- _Source records_
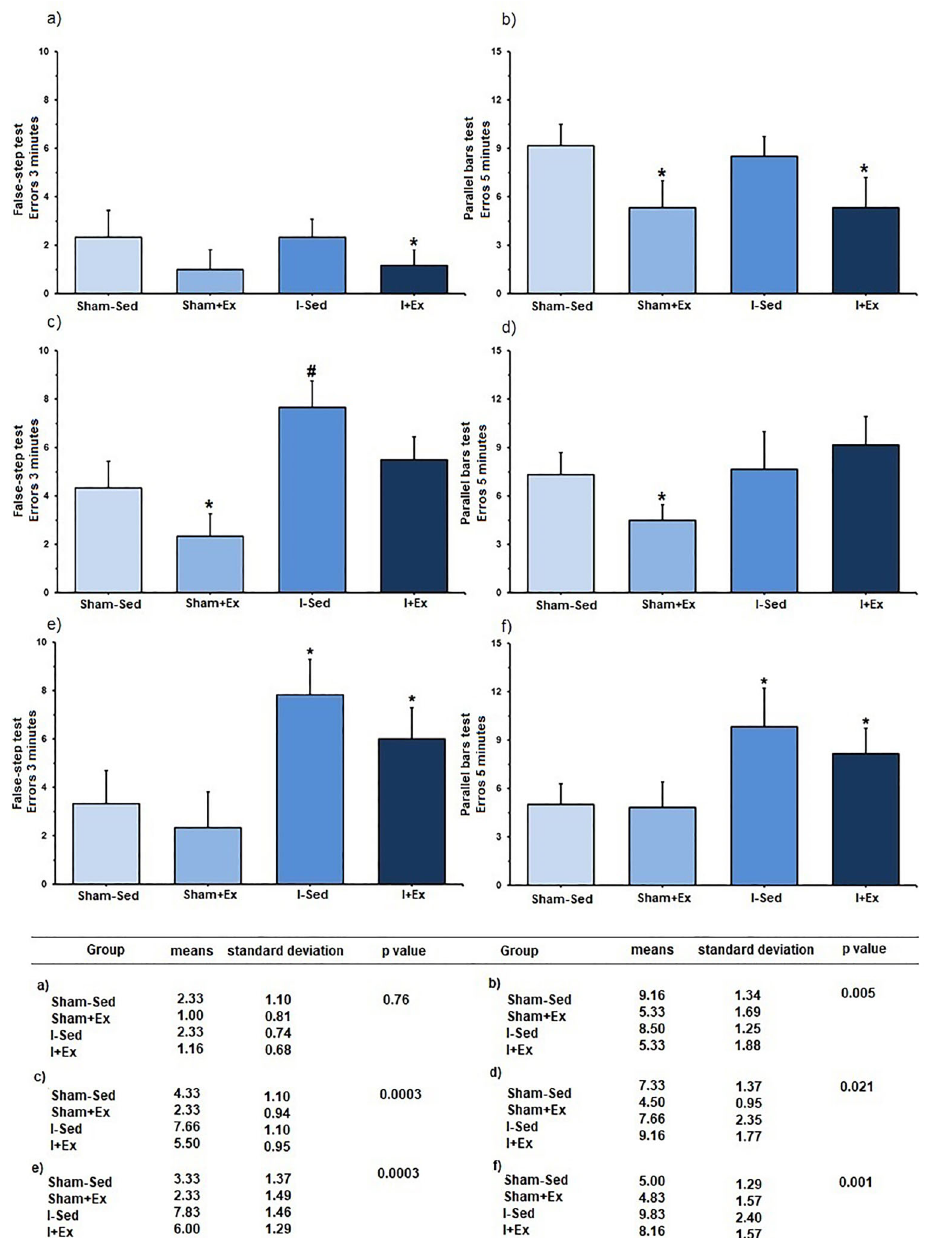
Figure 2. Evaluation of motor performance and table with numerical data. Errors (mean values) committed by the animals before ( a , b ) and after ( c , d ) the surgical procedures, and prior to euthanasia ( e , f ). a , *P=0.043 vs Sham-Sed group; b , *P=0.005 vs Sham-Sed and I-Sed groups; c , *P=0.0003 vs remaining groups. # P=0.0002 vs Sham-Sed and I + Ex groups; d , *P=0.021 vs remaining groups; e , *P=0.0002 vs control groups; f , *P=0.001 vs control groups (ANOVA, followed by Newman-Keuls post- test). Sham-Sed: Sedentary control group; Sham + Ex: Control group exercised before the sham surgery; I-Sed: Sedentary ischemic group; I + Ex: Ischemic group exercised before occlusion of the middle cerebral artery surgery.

* * *

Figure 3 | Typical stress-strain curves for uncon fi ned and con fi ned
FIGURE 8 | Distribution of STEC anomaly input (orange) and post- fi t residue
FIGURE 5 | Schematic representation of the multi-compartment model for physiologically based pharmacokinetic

==

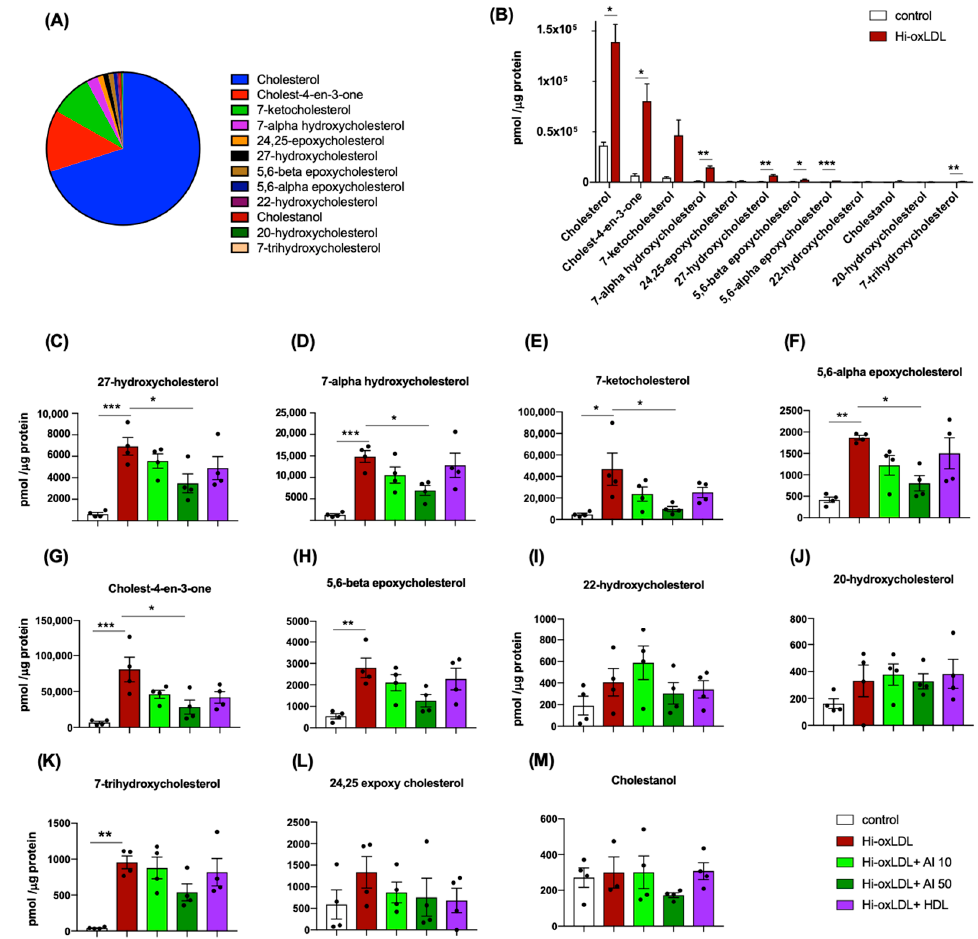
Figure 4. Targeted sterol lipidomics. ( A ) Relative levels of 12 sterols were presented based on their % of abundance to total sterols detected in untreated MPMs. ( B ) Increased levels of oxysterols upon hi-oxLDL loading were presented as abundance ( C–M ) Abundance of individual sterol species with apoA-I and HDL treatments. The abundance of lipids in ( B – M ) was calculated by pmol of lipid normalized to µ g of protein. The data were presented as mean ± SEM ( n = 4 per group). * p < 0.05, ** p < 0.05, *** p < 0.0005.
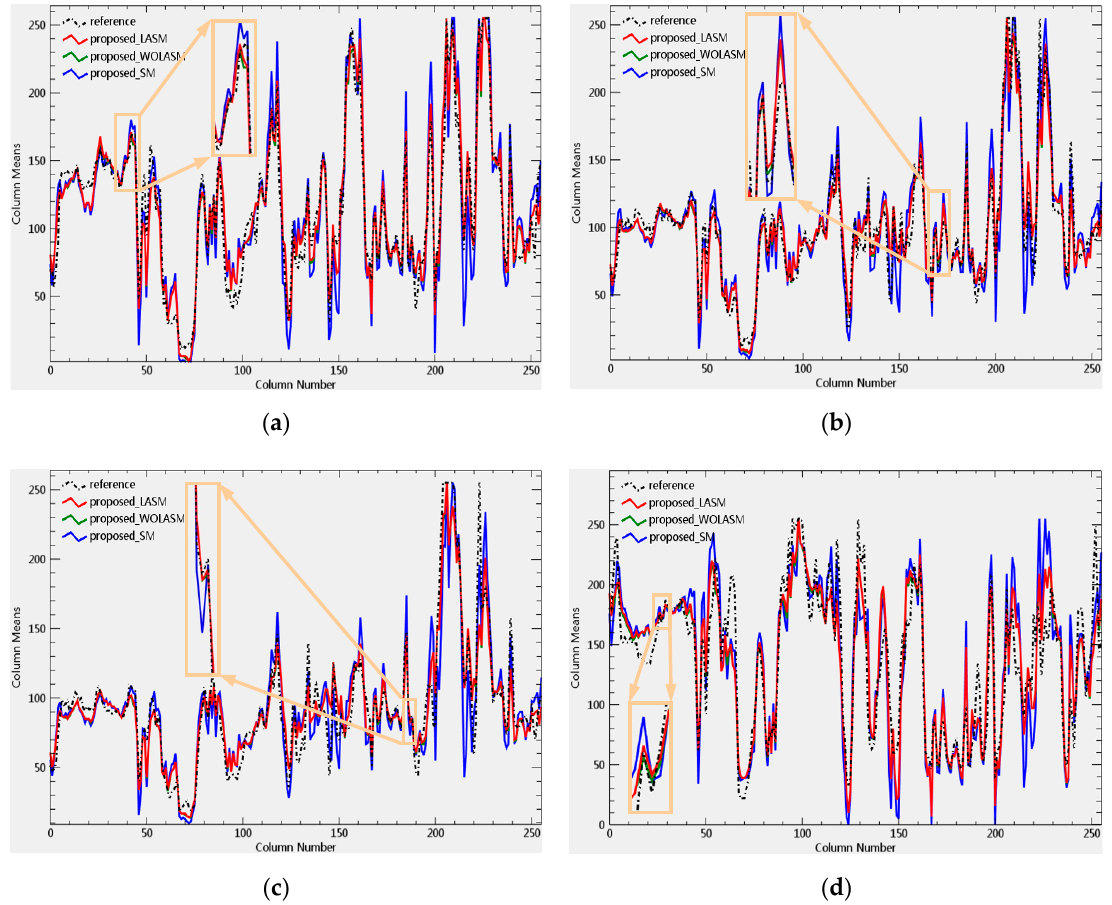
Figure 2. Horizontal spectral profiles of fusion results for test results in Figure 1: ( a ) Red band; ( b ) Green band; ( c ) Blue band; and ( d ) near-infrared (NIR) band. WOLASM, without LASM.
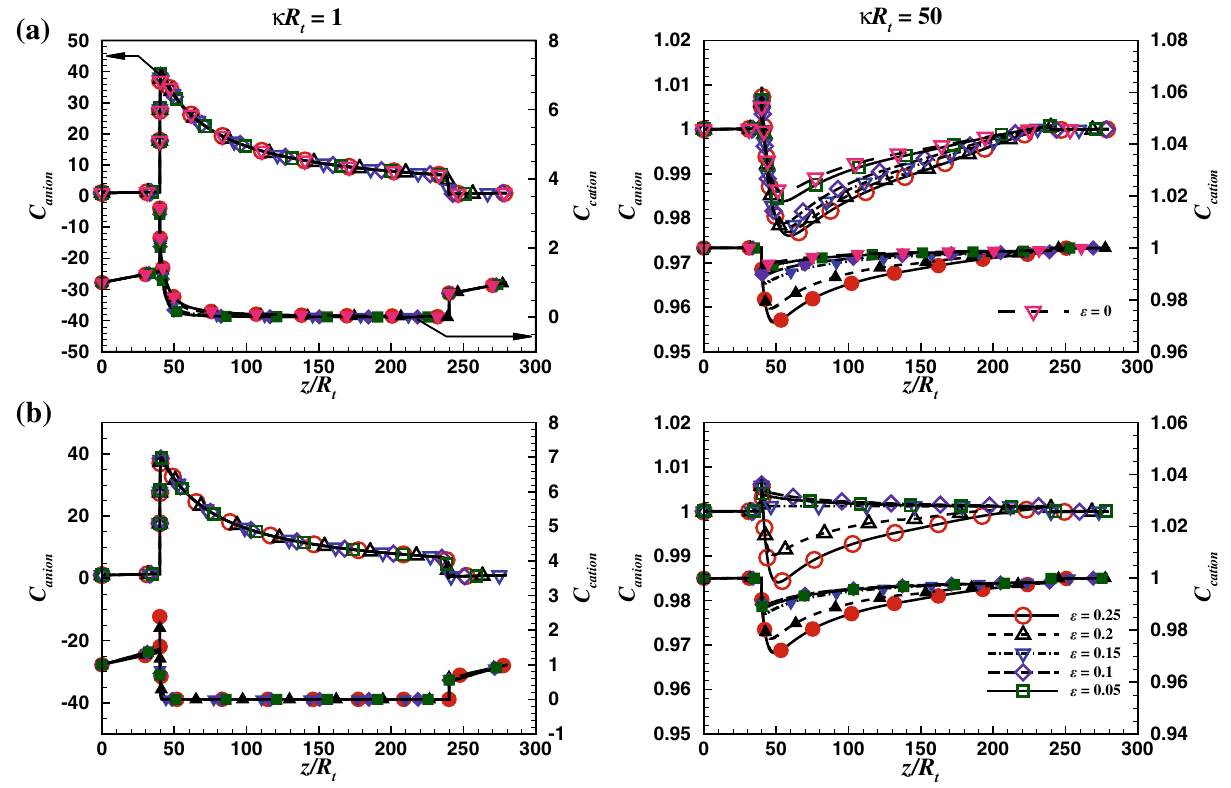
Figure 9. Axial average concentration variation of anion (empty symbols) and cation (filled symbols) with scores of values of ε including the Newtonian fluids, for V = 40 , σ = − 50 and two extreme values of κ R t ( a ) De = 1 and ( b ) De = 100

- _Instructions for the task_
Please output the lines of the listing above that fall in the stretch from the one with "FIGURE 8 | Distribution" through the one with "FIGURE 5 | Schematic", exactly and only those.

- _Answer area_
FIGURE 8 | Distribution of STEC anomaly input (orange) and post- fi t residue
FIGURE 5 | Schematic representation of the multi-compartment model for physiologically based pharmacokinetic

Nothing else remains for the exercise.